▶ [Task instructions] Pictures aside, print all of the data below exactly as written.

▶ [Data for this task]
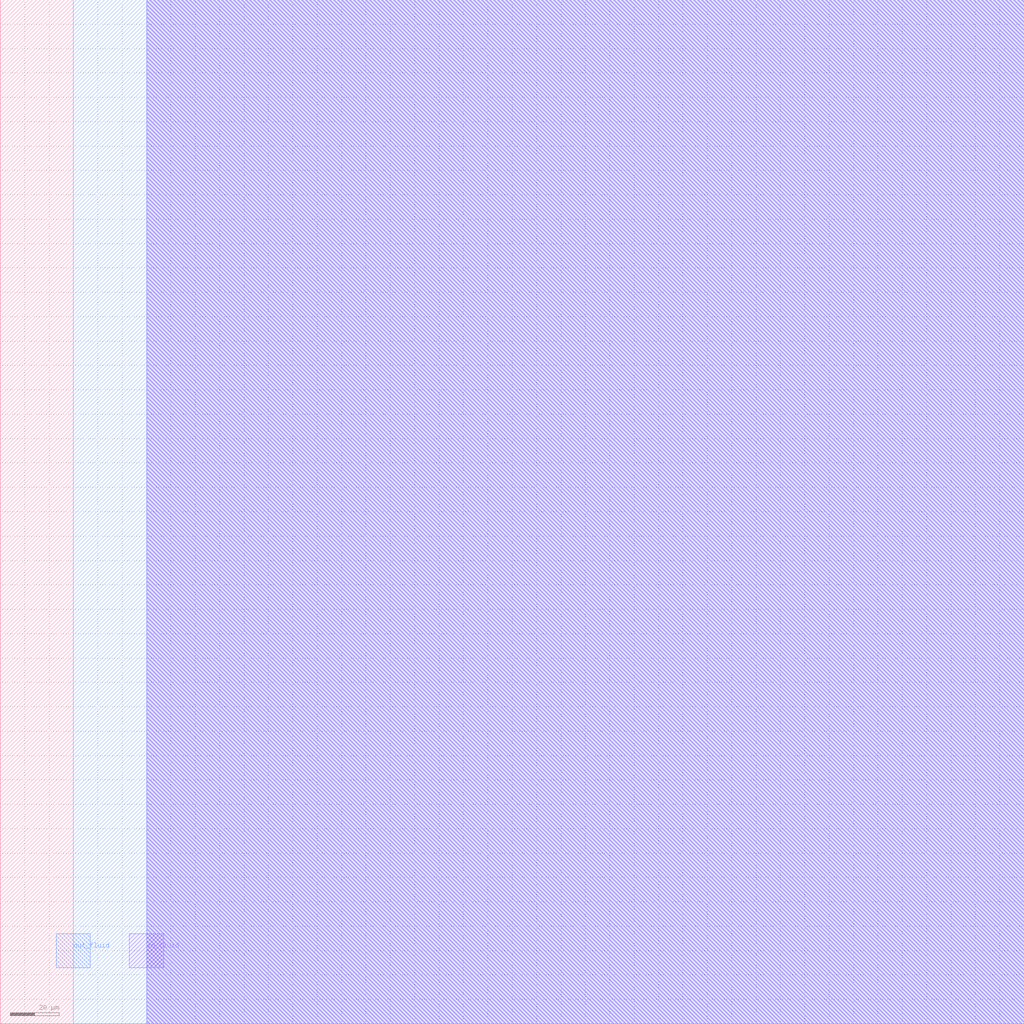
<source format=lef>
 
MACRO serpentine_300px_3
  CLASS CORE ;
  ORIGIN  0 0 ;
  FOREIGN serpentine_300px_0 0 0 ;
  SIZE 420 BY 420 ;
  SYMMETRY X Y ;
  SITE CoreSite ;
  PIN in_fluid
    DIRECTION INPUT ;
    USE SIGNAL ;
    PORT
      LAYER met2 ;
        RECT 53 23 67 37 ;
    END
  END in_fluid
  PIN out_fluid
    DIRECTION OUTPUT ;
    USE SIGNAL ;
    PORT
      LAYER met5 ;
        RECT 23 23 37 37 ;
    END
  END out_fluid
  OBS
    LAYER met2 ;
      RECT 60 0 420 420 ;
    LAYER met3 ;
      RECT 60 0 420 420 ;
    LAYER met4 ;
      RECT 60 0 420 420 ;
    LAYER met5 ;
      RECT 30 0 420 420 ;
  END
  PROPERTY CatenaDesignType "deviceLevel" ;
END serpentine_300px_3

</source>
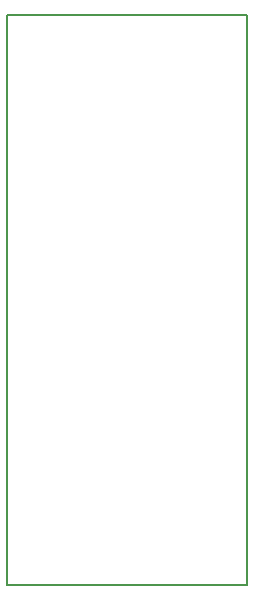
<source format=gbr>
G04 #@! TF.GenerationSoftware,KiCad,Pcbnew,(5.0.0)*
G04 #@! TF.CreationDate,2020-11-24T21:09:57-06:00*
G04 #@! TF.ProjectId,BlueMacro,426C75654D6163726F2E6B696361645F,rev?*
G04 #@! TF.SameCoordinates,Original*
G04 #@! TF.FileFunction,Profile,NP*
%FSLAX46Y46*%
G04 Gerber Fmt 4.6, Leading zero omitted, Abs format (unit mm)*
G04 Created by KiCad (PCBNEW (5.0.0)) date 11/24/20 21:09:57*
%MOMM*%
%LPD*%
G01*
G04 APERTURE LIST*
%ADD10C,0.150000*%
G04 APERTURE END LIST*
D10*
X58420000Y-26670000D02*
X58420000Y-74930000D01*
X38100000Y-26670000D02*
X58420000Y-26670000D01*
X38100000Y-74930000D02*
X38100000Y-26670000D01*
X58420000Y-74930000D02*
X38100000Y-74930000D01*
M02*

</source>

▶ [Exercise solution]
<source format=lef>
 
MACRO serpentine_300px_3
  CLASS CORE ;
  ORIGIN  0 0 ;
  FOREIGN serpentine_300px_0 0 0 ;
  SIZE 420 BY 420 ;
  SYMMETRY X Y ;
  SITE CoreSite ;
  PIN in_fluid
    DIRECTION INPUT ;
    USE SIGNAL ;
    PORT
      LAYER met2 ;
        RECT 53 23 67 37 ;
    END
  END in_fluid
  PIN out_fluid
    DIRECTION OUTPUT ;
    USE SIGNAL ;
    PORT
      LAYER met5 ;
        RECT 23 23 37 37 ;
    END
  END out_fluid
  OBS
    LAYER met2 ;
      RECT 60 0 420 420 ;
    LAYER met3 ;
      RECT 60 0 420 420 ;
    LAYER met4 ;
      RECT 60 0 420 420 ;
    LAYER met5 ;
      RECT 30 0 420 420 ;
  END
  PROPERTY CatenaDesignType "deviceLevel" ;
END serpentine_300px_3

</source>
<source format=gbr>
G04 #@! TF.GenerationSoftware,KiCad,Pcbnew,(5.0.0)*
G04 #@! TF.CreationDate,2020-11-24T21:09:57-06:00*
G04 #@! TF.ProjectId,BlueMacro,426C75654D6163726F2E6B696361645F,rev?*
G04 #@! TF.SameCoordinates,Original*
G04 #@! TF.FileFunction,Profile,NP*
%FSLAX46Y46*%
G04 Gerber Fmt 4.6, Leading zero omitted, Abs format (unit mm)*
G04 Created by KiCad (PCBNEW (5.0.0)) date 11/24/20 21:09:57*
%MOMM*%
%LPD*%
G01*
G04 APERTURE LIST*
%ADD10C,0.150000*%
G04 APERTURE END LIST*
D10*
X58420000Y-26670000D02*
X58420000Y-74930000D01*
X38100000Y-26670000D02*
X58420000Y-26670000D01*
X38100000Y-74930000D02*
X38100000Y-26670000D01*
X58420000Y-74930000D02*
X38100000Y-74930000D01*
M02*

</source>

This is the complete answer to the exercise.